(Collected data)
****************************************

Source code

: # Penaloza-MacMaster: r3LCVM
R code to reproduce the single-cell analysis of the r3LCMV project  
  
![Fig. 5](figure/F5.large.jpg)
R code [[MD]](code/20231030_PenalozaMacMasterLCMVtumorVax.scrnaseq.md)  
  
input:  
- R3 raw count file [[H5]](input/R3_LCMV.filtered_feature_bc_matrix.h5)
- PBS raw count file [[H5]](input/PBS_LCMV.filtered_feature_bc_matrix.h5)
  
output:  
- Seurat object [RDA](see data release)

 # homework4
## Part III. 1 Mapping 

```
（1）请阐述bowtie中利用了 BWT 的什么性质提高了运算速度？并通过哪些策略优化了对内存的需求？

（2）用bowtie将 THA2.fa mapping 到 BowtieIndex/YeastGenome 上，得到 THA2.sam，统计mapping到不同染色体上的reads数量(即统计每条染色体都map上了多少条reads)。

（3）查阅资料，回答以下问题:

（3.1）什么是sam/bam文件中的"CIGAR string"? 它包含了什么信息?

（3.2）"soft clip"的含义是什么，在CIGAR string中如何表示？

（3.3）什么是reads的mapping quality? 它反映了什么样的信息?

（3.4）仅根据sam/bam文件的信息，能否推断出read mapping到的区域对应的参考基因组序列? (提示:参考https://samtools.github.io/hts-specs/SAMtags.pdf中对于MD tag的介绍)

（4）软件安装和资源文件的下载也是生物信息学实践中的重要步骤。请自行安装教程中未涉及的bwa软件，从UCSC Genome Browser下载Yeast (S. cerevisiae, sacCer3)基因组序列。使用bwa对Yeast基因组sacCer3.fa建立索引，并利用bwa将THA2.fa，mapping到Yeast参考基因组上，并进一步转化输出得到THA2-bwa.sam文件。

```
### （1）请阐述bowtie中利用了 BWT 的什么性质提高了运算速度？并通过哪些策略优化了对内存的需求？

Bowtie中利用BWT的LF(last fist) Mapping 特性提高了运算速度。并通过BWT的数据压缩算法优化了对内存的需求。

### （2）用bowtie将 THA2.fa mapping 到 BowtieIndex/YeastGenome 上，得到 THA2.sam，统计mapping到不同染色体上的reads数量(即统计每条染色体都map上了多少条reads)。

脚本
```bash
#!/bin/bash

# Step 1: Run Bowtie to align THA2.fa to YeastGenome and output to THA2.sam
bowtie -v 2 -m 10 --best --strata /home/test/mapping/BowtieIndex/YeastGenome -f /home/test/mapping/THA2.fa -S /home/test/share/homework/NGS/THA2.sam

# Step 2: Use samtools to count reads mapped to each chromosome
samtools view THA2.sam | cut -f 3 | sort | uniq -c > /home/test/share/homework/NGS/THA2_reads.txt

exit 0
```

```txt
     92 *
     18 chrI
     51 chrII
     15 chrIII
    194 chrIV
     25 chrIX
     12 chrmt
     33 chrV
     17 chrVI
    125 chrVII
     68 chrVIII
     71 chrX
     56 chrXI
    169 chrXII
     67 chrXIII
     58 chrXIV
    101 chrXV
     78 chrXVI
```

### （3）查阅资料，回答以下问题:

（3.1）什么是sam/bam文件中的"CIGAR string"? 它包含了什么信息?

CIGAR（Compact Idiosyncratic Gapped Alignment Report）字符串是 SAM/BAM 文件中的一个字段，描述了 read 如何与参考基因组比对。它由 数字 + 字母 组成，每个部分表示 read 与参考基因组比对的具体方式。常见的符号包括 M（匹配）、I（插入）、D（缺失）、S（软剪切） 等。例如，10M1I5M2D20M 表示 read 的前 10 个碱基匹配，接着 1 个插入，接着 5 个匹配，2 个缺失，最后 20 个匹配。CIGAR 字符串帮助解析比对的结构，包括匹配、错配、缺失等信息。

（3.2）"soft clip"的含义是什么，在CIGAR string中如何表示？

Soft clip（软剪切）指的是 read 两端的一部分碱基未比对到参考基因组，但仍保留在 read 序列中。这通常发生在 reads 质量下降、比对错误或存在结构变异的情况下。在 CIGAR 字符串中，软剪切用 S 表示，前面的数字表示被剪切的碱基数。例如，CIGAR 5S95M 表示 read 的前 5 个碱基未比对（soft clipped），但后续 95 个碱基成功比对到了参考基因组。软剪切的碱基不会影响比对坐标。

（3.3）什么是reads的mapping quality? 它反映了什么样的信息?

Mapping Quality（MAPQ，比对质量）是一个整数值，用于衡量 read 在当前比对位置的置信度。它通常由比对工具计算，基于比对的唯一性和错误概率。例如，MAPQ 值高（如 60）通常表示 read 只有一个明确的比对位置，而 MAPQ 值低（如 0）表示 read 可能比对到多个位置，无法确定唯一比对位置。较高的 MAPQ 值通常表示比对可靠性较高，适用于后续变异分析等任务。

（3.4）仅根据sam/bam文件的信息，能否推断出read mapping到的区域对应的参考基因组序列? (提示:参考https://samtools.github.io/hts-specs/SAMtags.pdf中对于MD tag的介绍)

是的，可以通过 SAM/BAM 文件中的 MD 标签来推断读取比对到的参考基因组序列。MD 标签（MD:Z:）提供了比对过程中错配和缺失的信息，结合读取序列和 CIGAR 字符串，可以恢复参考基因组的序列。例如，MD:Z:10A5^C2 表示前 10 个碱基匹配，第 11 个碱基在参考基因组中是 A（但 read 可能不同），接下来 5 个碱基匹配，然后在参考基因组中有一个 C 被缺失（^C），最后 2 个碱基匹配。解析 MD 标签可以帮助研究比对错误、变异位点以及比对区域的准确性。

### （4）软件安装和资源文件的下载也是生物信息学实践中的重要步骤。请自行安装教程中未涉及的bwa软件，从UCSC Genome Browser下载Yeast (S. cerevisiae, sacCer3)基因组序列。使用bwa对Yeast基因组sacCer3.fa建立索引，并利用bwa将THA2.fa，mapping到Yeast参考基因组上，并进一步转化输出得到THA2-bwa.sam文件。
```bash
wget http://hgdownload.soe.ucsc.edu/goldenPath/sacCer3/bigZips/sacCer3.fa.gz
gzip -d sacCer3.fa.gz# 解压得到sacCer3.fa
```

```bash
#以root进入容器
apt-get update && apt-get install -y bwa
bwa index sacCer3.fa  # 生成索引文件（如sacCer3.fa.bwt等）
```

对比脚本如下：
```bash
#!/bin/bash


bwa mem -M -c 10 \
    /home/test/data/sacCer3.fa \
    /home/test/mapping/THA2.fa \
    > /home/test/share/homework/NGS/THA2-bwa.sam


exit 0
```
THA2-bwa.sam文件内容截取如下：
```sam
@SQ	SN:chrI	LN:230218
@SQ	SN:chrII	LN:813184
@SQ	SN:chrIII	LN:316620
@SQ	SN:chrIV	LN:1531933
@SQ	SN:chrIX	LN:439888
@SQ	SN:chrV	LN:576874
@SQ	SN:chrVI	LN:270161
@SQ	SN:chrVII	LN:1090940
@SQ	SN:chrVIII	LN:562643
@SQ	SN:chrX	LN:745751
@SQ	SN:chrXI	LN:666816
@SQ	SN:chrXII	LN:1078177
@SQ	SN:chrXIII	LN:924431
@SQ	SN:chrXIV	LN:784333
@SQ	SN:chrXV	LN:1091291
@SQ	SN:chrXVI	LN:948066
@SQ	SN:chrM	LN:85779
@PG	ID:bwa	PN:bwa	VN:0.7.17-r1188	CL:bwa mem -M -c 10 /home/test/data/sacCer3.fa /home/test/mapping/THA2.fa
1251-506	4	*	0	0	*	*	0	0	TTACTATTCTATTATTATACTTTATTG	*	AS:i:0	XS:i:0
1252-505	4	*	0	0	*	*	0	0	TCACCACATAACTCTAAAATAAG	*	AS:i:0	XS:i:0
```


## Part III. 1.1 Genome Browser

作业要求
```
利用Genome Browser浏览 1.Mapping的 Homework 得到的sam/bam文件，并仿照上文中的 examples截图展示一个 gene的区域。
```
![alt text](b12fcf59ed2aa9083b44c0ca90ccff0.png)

****************************************

Scan the records for the word "output" and copy every line where it is found.

output:  
# Step 1: Run Bowtie to align THA2.fa to YeastGenome and output to THA2.sam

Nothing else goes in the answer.